■ TASK STATEMENT:
Using the entries below, copy out all lines where "function" is found.
——————————
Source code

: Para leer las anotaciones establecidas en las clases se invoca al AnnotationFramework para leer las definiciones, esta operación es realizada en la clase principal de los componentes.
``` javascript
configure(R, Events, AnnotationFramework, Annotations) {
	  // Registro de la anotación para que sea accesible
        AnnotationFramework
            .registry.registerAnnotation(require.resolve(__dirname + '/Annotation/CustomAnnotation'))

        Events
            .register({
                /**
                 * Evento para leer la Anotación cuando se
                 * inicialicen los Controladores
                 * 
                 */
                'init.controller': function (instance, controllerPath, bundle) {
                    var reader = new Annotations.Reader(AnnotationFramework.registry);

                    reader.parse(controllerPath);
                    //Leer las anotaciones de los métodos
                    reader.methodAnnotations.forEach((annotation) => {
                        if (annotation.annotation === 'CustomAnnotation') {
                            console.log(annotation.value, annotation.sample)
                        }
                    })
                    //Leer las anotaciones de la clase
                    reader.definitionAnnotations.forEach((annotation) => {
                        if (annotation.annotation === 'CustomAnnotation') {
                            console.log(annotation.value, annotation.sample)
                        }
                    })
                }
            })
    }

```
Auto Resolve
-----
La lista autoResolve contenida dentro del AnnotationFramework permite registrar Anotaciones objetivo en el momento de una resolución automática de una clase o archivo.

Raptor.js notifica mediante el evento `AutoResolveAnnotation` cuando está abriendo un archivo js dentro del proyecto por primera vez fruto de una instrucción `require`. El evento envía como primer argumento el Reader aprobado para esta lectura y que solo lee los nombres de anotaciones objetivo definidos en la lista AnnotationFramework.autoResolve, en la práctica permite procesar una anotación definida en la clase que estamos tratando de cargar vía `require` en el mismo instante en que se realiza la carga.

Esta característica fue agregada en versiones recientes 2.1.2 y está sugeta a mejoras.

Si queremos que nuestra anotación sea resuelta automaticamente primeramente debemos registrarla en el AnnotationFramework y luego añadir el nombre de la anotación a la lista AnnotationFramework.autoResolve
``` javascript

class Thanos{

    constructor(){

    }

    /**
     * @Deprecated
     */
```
——————————
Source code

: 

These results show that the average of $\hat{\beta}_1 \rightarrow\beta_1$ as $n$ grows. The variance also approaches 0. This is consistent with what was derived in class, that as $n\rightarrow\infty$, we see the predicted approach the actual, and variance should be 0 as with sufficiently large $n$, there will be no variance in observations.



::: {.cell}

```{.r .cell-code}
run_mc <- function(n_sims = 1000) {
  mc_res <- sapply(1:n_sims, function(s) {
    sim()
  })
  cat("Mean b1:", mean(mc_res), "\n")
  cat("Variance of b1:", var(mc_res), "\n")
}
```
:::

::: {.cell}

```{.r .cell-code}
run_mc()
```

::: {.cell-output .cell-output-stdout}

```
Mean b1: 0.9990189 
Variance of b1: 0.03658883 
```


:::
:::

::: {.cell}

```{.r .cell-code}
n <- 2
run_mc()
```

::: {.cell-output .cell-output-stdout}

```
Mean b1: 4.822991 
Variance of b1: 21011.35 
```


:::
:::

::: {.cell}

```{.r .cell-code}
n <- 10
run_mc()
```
——————————
■ RESPONSE TO THE TASK:
                'init.controller': function (instance, controllerPath, bundle) {
run_mc <- function(n_sims = 1000) {
  mc_res <- sapply(1:n_sims, function(s) {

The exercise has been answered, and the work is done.